At the last two events we were fortunate to have the CIOs of Hewlett-Packard, Akamai, Johnson & Johnson, Vertex, IHS, Credit Suisse, Gartner Group, Visioneer, Vail Resorts, CBS Interactive, as well as senior technologists from Google, KAR Auction Services, IDG, and Sears.

Presenting startups were Cotap (enterprise collaboration), Skyhigh Networks (cloud security software), tenXer (developer productivity analytics), PagerDuty (on-call scheduling & alert tool), ThousandEyes (end-to-end visibility of cloud applications and infrastructure), Prism Skylabs (video analysis software), Fastly (next-gen CDN), Expect Labs (intelligent assistant platform), NGINX (high-performance HTTP server), Looker (BI software), Moovweb (responsive delivery of mobile apps), Piqora (marketing suite for visual networks), Tinker (stealth), and Inktank (open source storage software).

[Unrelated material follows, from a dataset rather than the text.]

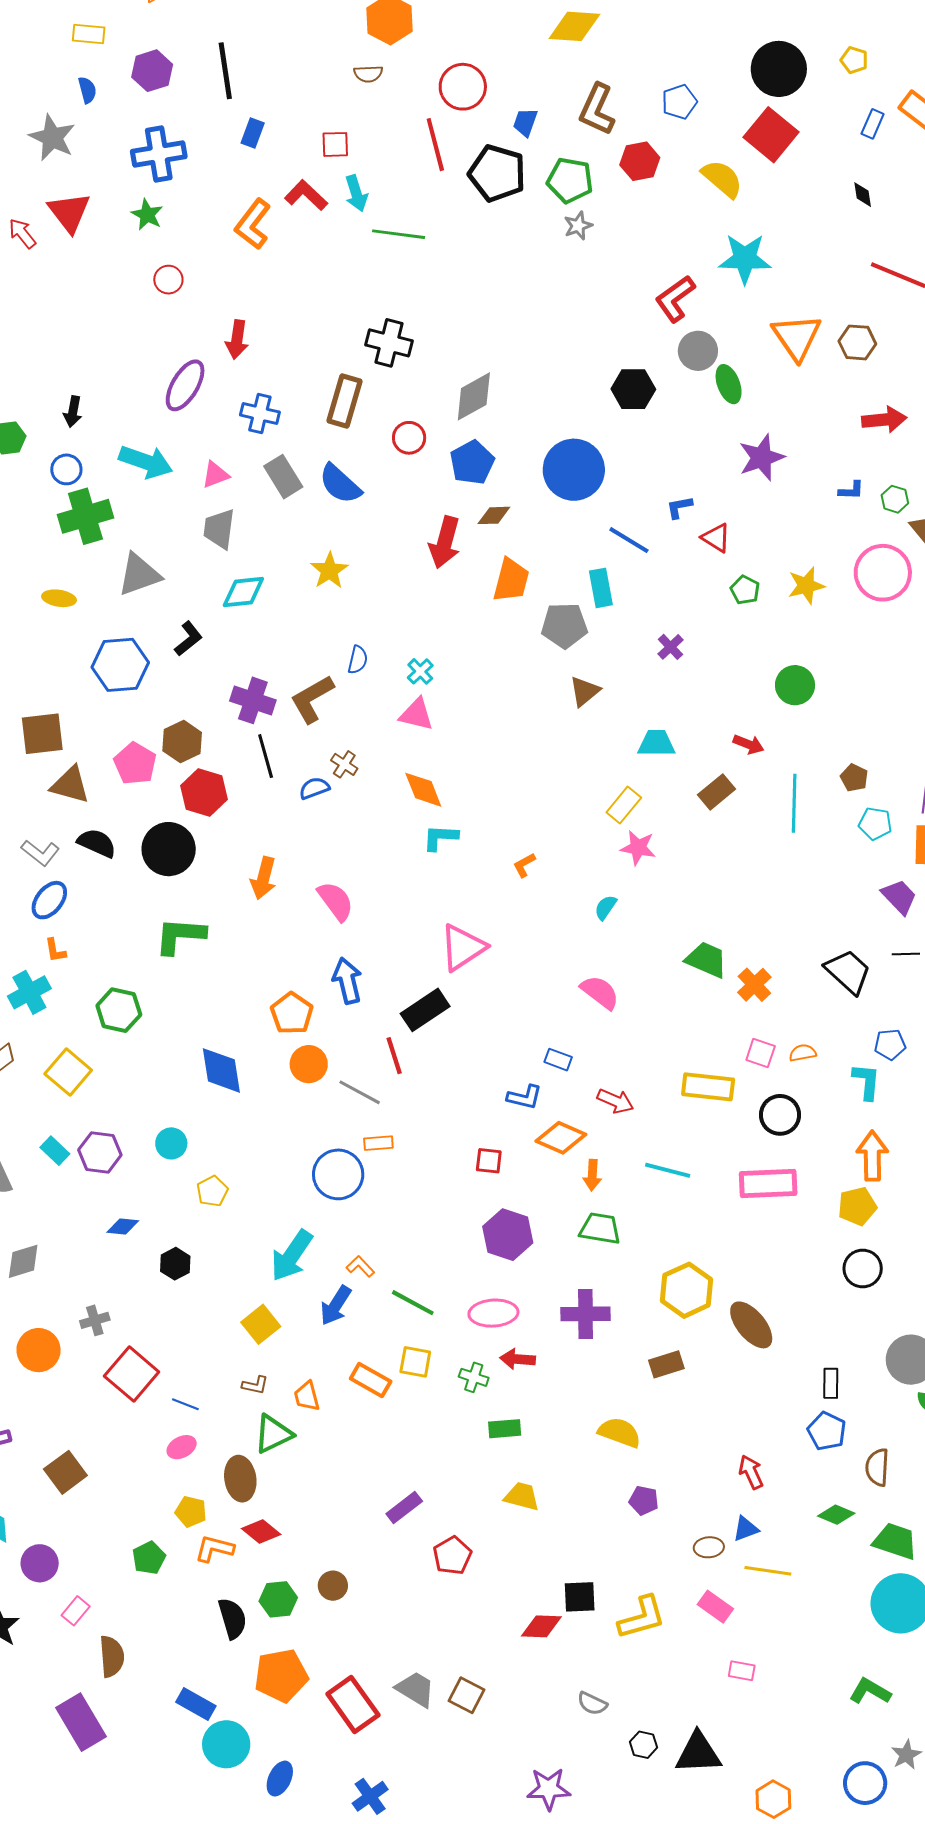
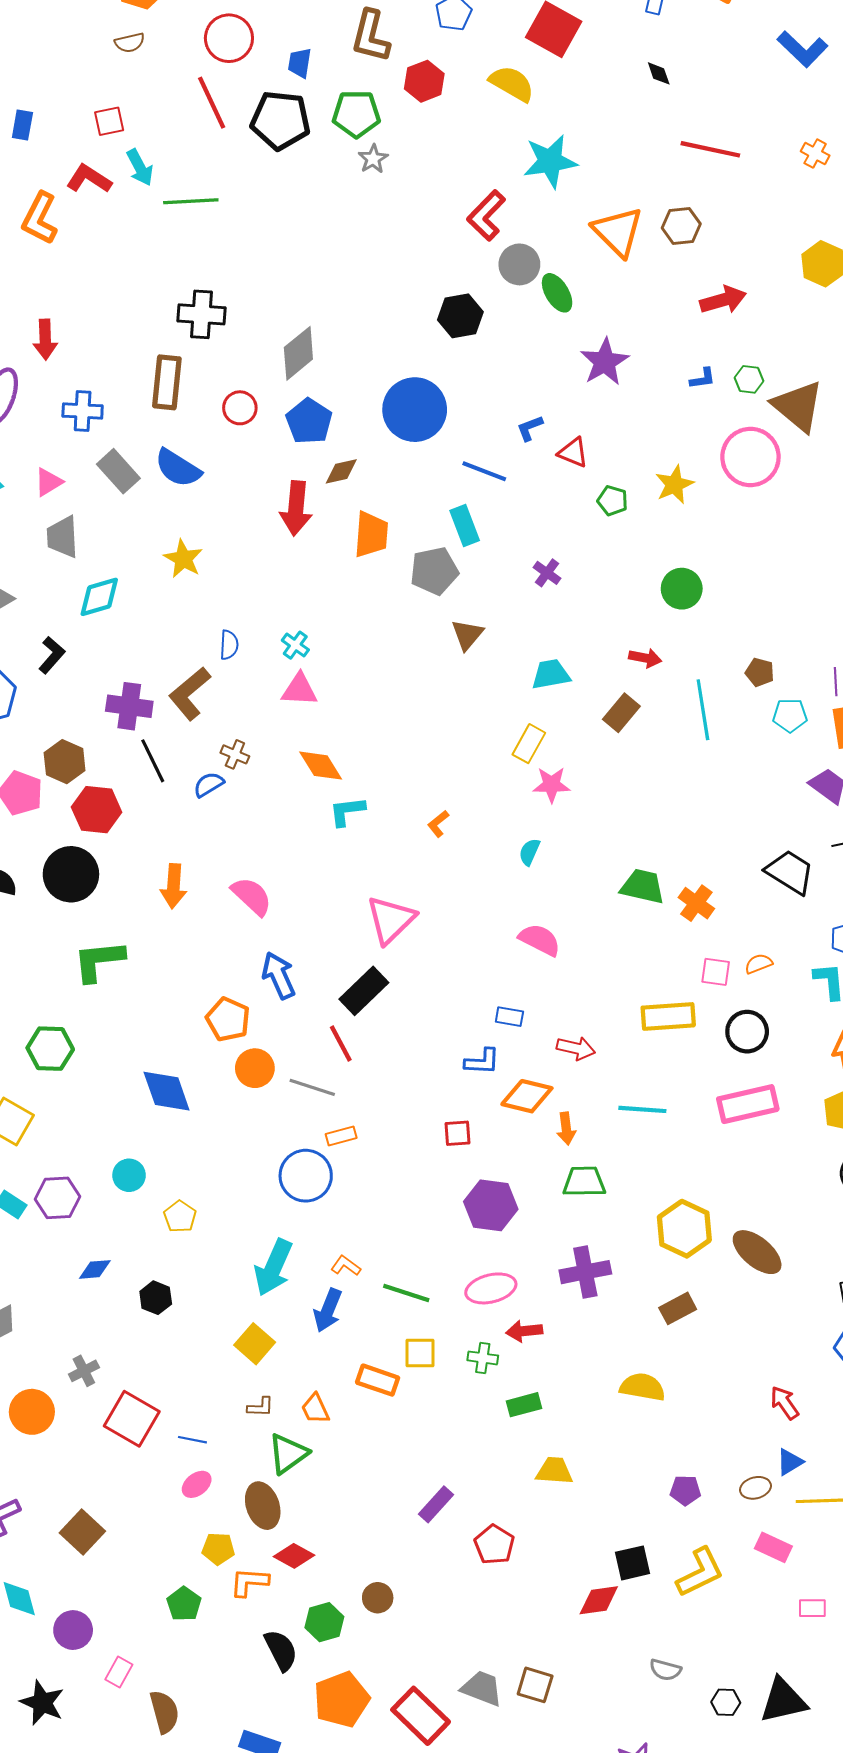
purple pentagon: (644, 1501) -> (685, 1490), moved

Previously, I had published CIO insights, Part 1. For Part 2, here are the five main high-level takeaways from the conversations:

1.  Know your audience
2. Have a great elevator pitch
3. Describe exciting customer use cases
4. Eliminate sales blockers
5. Lots of opportunities remain for software

While we know these intuitively, the specifics are interesting. Some are reminders of what we already know, while others may be surprising and hold new insights.

1. Know your audience

  • Do your homework. Surprisingly, not everyone does basic preparation for meetings. Knowing your audience and personalizing your message even a little bit can be the difference between creating a real connection and talking into a vacuum.
  • If you are presenting to a small group, get the group involved. Ask for feedback and advice. If you are in a meeting with smart people, particularly ones who control billions of dollars of IT spend, you can glean great insight by listening.
  • Some CIOs are very technical, others are great business leaders. Remember CIOs differ from CTOs. Focus as much on the business case as the technology merits.

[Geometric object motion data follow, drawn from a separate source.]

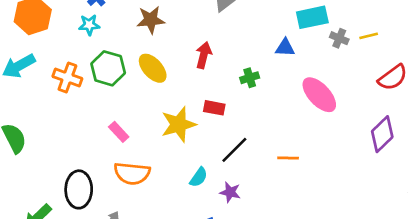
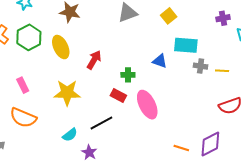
gray cross: (339, 38) -> (201, 66), turned -32
red arrow: (204, 55) -> (94, 60), moved
pink ellipse: (319, 95) -> (147, 105), moved
red rectangle: (214, 108) -> (118, 96), moved
orange line: (288, 158) -> (181, 148), moved

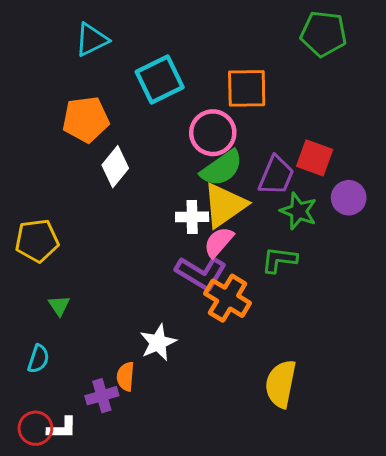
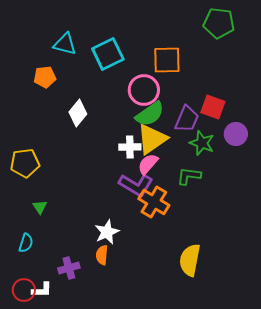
cyan triangle: (92, 40) -> (65, 44), moved, turned 40
orange pentagon: (86, 119) -> (45, 77), moved, size x0.7
orange semicircle: (126, 376) -> (102, 255), moved

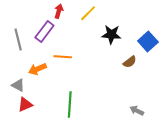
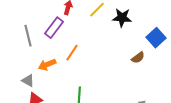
black star: (111, 34) -> (122, 18), moved
orange line: (63, 57) -> (72, 53), turned -60

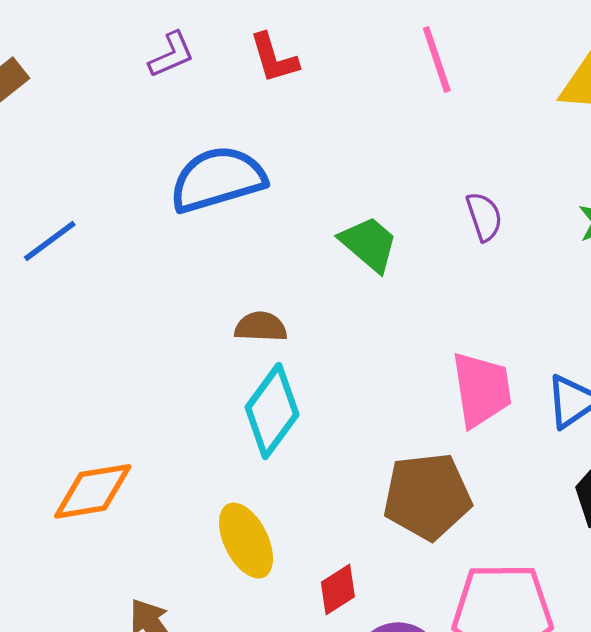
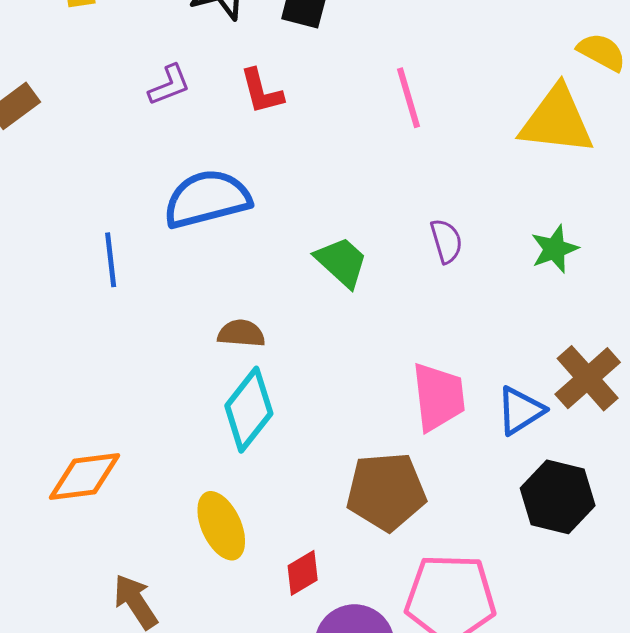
blue line: (50, 241) -> (111, 260), moved, turned -62

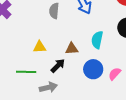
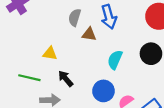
brown triangle: (72, 49) -> (89, 34), moved
black arrow: (58, 66) -> (66, 79), turned -98

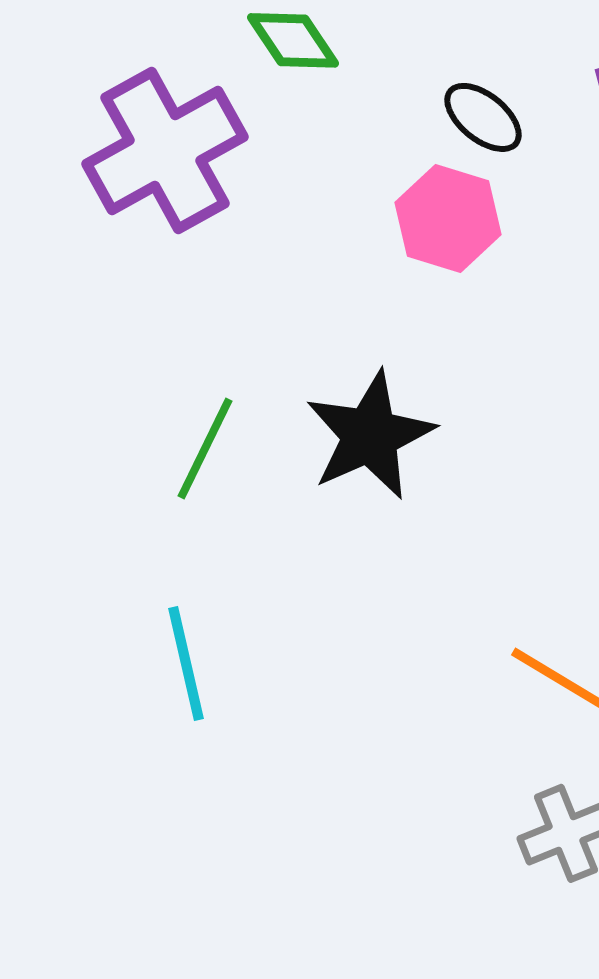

2. Have a great elevator pitch

  • Make sure you have a clear, succinct answer to "what exactly does your company do?" It is not a rhetorical question.

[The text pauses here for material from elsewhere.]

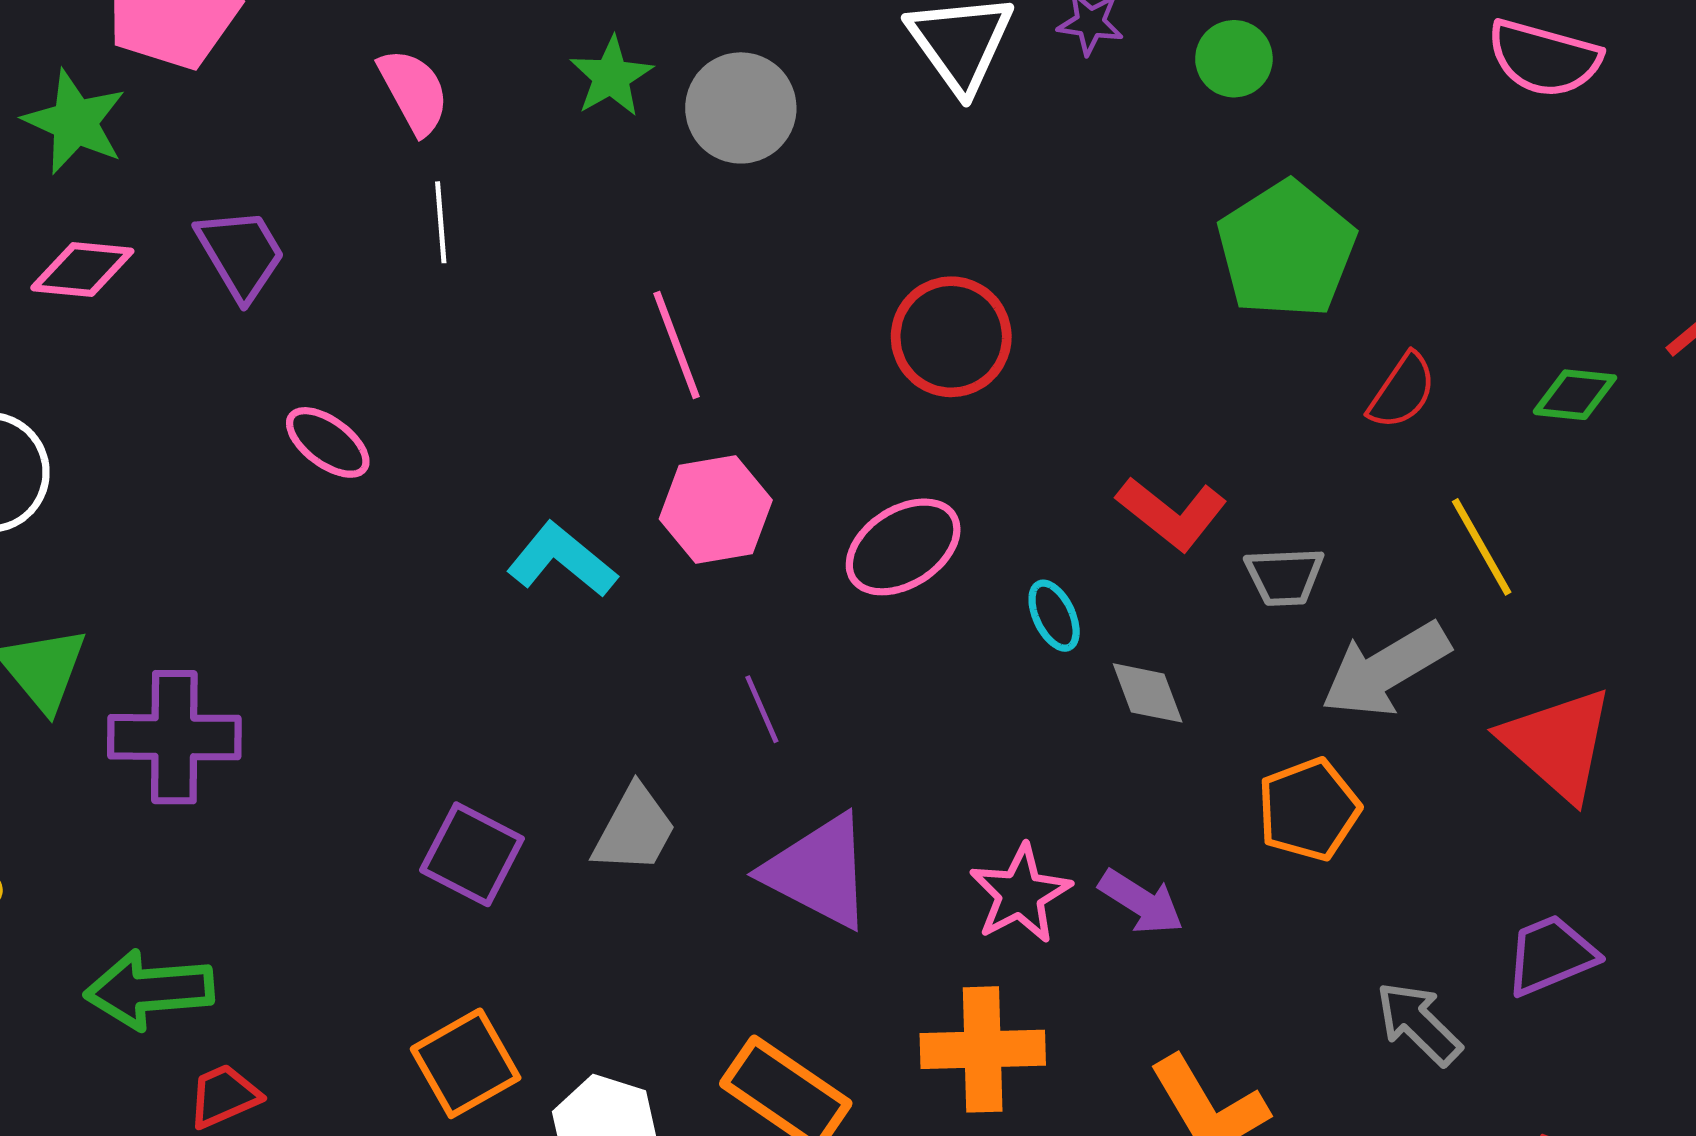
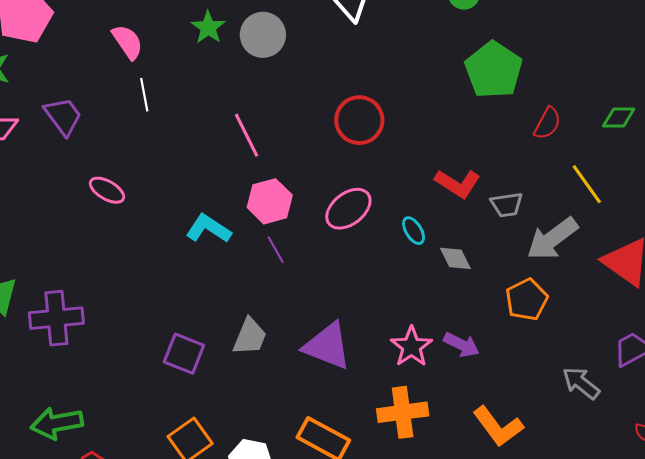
purple line: (762, 709) -> (276, 250), moved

3. Nothing answers the above question better than exciting use cases from your real customers.

4. Eliminate sales blockers

  • PCI level I compliance, while sounds incredibly boring, matters.
  • It is remarkable how dominant Google, Facebook, Twitter, Pinterest, LinkedIn are in creating ecosystems, and how dependent multiple startups are (particularly in social enterprise) on the "rules of engagement" in those ecosystems. Make sure you have a good answer to "what happens if Google changes its algorithm again" or "What if FB blocks you?"
  • According to many CIOs, it is hard to justify internal productivity applications. That's table stakes these days.
  • CIOs really care about your backup, redundancy, security, and SLAs as much as what the product does.
  • Do not underestimate inertia, or how entrenched incumbents are in large companies.
  • Have a good answer to "why can't we just build this ourselves since we have hundreds/thousands of developers?"

5. Lots of opportunities remain for software

  • Deployment of cloud applications is still relatively low but growing quickly.
  • "Rogue" usage of cloud applications is a real issue in enterprises.
  • Rising importance of the network between the end-user application and the enterprise website, and how important it is to performance.
  • High-end consumer websites are pioneering new applications and the new technologies ahead of everyone else (Facebook, Google, Netflix). Pay attention to what they do.
  • There is still a dearth of compelling enterprise mobile applications.

As I've written before, Internet infrastructure changes every five to seven years, creating new challenges and new opportunities, which give rise to new companies. All CIOs with whom I discuss software and SaaS have budgets for products which solve these new problems.